Collected data —
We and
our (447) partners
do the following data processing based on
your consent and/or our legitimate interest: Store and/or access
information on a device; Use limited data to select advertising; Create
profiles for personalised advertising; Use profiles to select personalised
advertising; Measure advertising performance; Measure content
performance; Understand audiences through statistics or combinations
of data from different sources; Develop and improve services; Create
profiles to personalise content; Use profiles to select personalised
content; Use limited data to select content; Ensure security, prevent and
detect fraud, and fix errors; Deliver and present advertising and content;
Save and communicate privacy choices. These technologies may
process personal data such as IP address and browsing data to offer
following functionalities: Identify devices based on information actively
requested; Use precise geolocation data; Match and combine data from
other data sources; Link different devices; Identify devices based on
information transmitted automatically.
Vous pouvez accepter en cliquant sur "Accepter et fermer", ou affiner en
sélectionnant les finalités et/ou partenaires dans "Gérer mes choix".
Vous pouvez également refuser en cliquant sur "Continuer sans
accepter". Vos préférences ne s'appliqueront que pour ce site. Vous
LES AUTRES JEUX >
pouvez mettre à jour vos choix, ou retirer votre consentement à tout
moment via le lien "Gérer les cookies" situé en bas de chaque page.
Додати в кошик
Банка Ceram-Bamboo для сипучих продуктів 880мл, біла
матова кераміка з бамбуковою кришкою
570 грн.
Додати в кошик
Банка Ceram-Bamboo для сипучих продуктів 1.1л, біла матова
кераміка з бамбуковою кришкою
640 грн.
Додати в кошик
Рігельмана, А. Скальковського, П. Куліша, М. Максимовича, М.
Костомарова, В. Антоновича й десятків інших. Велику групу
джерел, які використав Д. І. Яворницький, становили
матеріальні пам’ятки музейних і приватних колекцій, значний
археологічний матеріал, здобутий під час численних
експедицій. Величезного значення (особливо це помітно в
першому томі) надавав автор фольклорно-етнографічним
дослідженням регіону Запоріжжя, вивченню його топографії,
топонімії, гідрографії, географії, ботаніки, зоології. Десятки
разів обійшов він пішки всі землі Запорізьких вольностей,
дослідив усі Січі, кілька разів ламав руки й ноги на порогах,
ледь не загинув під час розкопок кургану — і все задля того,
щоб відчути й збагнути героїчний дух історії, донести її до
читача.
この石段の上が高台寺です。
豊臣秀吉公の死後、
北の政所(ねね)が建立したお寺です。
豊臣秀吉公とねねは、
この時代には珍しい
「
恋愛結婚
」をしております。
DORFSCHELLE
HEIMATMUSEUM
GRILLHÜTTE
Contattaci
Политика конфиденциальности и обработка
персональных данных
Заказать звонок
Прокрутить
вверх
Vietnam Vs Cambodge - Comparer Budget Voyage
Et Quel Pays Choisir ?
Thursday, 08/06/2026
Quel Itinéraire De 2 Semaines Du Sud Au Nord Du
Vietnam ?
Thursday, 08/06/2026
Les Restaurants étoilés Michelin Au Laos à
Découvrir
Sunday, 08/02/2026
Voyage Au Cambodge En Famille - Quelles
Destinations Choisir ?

To do —
Nothing but the lines from the one with "Quel Itinéraire De" through the final line of the records above should appear, each copied exactly.

Finished exercise —
Quel Itinéraire De 2 Semaines Du Sud Au Nord Du
Vietnam ?
Thursday, 08/06/2026
Les Restaurants étoilés Michelin Au Laos à
Découvrir
Sunday, 08/02/2026
Voyage Au Cambodge En Famille - Quelles
Destinations Choisir ?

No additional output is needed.